Size beni çok etkileyen bir anımı aktarmak istiyorum. Yıl 2003 veya 2004, Aydın'da fuarlar yapıyordum. Alan yokluğundan 3000 m² devasa çadır kurup içerisinde düzenliyordum. O dönemin Aydın Belediye Başkanı rahmetli İlhami Ortekin beni çağırıp Aydın Tekstil Fabrikası'nı gezip oranın bir fuar alanı olup olamayacağına dair benden bir rapor istemişti. Bir görevli ile birlikte gittik. Gözlerime inanamadım, devasa bir fabrika, bir çok makina hatta askıda işçi ceketi dahi duruyordu. Görevli büyükçe bir alandaki makinaları gösterip; "bunlar yeni ve son teknoloji, daha birkaç sene önce alındı" dedi. İnanamadım! Sonra çok daha acı bir şey anlattı. Fabrikayı tamamen kapatabilmek için son kalan bekçilerin tazminatlarının ödenmesi ve işten çıkışlarının yapılması gerekiyormuş. Ve bu paraları Avrupa Birliği fonları ödemiş... Aynı durum bizim Sümerbank'ımız için de geçerli bildiğim kadarıyla.
Ne acı!
En yoğun devlet mallarının satıldığı AK Parti dönemidir. Telekom'dan Tüpraş'a, limanlarımızdan, Tekel' e kadar... Satılan kamu mallarının %88'i Ak Parti döneminde gerçekleşti.
Ak Partili Maliye Bakanı Kemal Unakıtan'ı hatırlayanlar vardır. Size birkaç cümlesini aktarayım;
-"Yakında Sümerbank tarihten siliniyor artık, bitirdik.
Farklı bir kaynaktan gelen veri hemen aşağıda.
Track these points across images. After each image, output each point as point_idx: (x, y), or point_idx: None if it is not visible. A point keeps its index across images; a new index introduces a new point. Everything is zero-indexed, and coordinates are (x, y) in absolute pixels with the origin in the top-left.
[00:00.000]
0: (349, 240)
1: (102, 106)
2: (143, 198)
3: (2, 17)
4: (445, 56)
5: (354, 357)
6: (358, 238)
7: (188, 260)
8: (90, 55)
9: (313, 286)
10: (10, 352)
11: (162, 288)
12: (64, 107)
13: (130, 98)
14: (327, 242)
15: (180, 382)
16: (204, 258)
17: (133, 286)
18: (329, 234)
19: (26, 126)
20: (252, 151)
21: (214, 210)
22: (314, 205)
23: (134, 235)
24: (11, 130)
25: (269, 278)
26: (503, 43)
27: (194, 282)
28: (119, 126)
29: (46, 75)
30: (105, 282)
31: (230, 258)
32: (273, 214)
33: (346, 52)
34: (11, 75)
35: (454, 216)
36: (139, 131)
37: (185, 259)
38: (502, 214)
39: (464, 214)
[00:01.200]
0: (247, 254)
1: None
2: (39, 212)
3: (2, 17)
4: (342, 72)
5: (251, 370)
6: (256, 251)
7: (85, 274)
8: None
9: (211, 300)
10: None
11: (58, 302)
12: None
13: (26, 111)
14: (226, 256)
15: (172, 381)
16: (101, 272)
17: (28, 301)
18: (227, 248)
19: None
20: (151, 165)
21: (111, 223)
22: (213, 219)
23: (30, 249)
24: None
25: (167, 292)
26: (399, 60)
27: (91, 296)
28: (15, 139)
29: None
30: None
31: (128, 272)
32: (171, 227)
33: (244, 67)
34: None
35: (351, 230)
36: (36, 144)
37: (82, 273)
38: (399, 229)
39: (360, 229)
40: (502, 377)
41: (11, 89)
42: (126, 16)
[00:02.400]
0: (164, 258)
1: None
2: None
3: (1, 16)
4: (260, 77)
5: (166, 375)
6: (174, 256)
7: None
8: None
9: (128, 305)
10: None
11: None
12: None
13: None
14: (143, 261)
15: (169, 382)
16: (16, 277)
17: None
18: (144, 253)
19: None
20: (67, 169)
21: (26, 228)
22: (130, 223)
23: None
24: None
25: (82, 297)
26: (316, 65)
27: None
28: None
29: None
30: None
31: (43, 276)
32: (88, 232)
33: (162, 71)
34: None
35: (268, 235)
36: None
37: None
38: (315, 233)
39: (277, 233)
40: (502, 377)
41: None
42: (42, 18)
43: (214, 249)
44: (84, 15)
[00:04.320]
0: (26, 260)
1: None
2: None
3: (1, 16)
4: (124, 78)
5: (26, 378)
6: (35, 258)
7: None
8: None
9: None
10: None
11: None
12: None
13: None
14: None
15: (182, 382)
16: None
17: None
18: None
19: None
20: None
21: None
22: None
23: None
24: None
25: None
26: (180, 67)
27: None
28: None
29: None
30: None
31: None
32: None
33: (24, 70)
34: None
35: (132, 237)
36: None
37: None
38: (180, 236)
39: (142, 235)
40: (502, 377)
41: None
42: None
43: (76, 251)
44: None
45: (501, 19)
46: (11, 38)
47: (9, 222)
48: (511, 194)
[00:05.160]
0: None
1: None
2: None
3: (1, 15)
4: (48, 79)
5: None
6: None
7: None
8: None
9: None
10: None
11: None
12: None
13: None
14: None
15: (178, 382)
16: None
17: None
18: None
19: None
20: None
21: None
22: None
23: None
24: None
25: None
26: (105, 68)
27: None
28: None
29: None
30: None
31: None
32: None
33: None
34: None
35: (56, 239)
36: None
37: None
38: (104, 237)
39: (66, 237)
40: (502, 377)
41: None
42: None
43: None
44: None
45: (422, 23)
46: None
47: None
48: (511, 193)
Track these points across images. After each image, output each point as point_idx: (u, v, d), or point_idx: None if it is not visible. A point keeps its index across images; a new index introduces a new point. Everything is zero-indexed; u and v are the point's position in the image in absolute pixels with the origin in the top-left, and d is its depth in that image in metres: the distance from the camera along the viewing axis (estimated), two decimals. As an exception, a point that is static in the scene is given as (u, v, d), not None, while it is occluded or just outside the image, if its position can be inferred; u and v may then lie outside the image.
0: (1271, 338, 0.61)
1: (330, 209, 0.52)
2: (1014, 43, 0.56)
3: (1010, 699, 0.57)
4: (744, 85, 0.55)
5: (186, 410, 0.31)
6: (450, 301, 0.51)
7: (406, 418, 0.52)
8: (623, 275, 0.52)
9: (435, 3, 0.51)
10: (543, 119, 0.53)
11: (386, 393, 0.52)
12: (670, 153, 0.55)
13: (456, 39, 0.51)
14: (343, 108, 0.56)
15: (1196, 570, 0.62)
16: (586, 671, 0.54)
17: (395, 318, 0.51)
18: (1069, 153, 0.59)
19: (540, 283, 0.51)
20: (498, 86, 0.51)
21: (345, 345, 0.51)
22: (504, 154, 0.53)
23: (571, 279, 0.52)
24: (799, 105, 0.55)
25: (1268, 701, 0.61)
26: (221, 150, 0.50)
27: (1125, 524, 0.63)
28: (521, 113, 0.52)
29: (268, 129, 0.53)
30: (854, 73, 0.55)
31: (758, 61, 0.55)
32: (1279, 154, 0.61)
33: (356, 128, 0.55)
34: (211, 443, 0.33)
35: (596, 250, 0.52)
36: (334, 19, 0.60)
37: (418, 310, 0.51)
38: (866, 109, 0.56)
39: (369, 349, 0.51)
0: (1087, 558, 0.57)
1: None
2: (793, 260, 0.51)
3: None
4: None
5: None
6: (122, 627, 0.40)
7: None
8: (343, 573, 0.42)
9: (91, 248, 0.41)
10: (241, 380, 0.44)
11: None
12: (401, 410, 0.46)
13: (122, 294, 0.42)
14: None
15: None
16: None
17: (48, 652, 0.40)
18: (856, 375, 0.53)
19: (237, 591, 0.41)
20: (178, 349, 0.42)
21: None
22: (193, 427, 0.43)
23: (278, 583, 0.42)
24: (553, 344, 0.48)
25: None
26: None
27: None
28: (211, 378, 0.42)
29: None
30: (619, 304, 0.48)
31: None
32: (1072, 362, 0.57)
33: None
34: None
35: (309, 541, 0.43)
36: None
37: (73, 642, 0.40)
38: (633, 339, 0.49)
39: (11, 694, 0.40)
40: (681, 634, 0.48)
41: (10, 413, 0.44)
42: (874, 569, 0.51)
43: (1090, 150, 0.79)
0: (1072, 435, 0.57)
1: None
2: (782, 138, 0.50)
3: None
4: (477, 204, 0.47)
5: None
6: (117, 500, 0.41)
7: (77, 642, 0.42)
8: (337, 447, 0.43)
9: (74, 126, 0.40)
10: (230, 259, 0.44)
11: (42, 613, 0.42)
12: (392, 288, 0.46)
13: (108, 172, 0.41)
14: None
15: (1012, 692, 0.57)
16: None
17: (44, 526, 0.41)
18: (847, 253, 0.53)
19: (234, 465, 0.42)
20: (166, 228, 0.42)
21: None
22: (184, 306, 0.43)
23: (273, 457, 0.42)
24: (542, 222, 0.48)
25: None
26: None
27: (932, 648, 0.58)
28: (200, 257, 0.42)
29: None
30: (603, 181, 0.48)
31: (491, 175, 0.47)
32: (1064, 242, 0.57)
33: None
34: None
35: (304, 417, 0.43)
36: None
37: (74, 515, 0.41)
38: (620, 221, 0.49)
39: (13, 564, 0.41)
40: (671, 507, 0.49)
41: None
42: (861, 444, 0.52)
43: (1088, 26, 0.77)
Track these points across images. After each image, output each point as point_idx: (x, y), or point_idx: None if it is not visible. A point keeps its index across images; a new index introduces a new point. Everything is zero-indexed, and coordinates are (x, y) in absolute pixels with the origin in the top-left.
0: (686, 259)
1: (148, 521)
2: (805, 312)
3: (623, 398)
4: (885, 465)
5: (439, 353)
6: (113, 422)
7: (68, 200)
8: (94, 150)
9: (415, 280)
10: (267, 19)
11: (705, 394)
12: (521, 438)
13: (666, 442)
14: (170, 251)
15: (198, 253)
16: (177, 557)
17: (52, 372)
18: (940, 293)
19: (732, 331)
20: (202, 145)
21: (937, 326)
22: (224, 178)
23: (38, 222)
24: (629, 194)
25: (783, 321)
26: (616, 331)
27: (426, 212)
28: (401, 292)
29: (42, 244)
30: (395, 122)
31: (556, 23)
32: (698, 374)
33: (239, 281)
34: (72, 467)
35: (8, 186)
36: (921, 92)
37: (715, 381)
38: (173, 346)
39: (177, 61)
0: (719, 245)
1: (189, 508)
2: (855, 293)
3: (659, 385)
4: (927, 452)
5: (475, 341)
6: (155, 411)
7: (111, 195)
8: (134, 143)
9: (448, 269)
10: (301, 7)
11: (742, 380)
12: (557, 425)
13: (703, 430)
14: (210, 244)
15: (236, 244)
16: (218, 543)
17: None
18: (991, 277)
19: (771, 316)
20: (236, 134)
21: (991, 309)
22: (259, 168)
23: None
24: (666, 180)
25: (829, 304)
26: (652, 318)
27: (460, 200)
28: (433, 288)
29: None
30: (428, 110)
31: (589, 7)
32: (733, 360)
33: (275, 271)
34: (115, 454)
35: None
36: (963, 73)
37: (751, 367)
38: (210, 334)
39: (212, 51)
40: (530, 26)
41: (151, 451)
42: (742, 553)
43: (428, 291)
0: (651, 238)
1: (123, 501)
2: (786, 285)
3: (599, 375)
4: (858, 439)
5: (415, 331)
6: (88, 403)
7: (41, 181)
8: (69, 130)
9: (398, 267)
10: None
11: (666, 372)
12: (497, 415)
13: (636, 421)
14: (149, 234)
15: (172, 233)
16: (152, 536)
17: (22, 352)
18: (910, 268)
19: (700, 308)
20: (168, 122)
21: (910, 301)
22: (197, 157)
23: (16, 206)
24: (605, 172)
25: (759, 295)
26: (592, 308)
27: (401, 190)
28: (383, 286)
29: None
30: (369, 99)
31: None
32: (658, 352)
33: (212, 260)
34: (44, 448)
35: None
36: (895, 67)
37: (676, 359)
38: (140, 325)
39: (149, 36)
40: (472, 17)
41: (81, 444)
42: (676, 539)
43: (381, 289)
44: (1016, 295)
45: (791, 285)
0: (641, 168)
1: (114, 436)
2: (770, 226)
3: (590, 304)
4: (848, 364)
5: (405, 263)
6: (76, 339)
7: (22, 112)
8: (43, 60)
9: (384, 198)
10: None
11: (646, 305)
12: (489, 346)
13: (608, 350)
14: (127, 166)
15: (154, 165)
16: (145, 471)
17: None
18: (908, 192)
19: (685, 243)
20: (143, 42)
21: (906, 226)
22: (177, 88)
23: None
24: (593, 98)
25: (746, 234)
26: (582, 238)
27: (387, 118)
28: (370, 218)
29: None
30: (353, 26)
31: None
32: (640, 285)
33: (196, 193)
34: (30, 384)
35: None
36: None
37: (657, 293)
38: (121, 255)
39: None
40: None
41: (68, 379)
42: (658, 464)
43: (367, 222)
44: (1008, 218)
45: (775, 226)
Elinde bir şey kalmadığı gibi ismini de kaldırıyoruz. İsim hakkını satarız o başka. Sümerbank, Karadeniz Bakır, SEKA gibi işletmelerin hepsinin bir ad altında toplanacağız ve bitirileceğiz."
-"Efendim kár edeni de satıyorsunuz, zarar edeni de satıyorsunuz) Satacağız tabii. Kar edeni de satacağız, zarar edeni de satacağız. Neden? Devlet sanayici olmaz, ondan. Devlet ekonomik faaliyette bulunamaz ondan. Bu bir prensip meselesidir, ilke meselesidir, politika meselesidir. Bizim hükümetimizin politikası bu. Sevenlere de söylüyorum, sevmeyenlere de söylüyorum. Herkes hesabını buna göre yapsın."
"Babalar gibi satarız."
“Ne banka bırakacağız,
ne fabrika,
ne de işletme!
Liman da bırakmayacağız! Hepsini satacağız!
Köylü üretimden, işçi sanayiden koparıldı.
Şehir, üretimle değil; hizmetle, borçla ve güvencesizlikle büyüdü.
Bugün şehirlerde yaşanan yoksulluk, güvencesizlik ve köksüzlük tesadüf değil. Bunlar yanlış tercihlerin değil, bilinçli bir ekonomik tasarımın sonucudur. Ama biz bu tasarımı konuşmak yerine sürekli sonuçlarla oyalanıyoruz.
Ama üretimi, emeği ve yaşamı piyasanın dışına iten sistemi konuşmuyoruz.
Oysa hangi hayatların mümkün, hangilerinin imkânsız olacağı çoktan belirlenmiş durumda. Ve bu belirleme, yıllardır “medeniyet” etiketiyle önümüze konuyor.
Bunu fark etmeden yapılan her tartışma eksik kalır.
Eksik kalan her tartışma da bizi aynı yere geri getirir.
Bana göre de en büyük hainlik; yaralı, yorgun, savaştan çıkmış cumhuriyetin alın teri ile kurduklarını gözünü kırpmadan yok etmektir.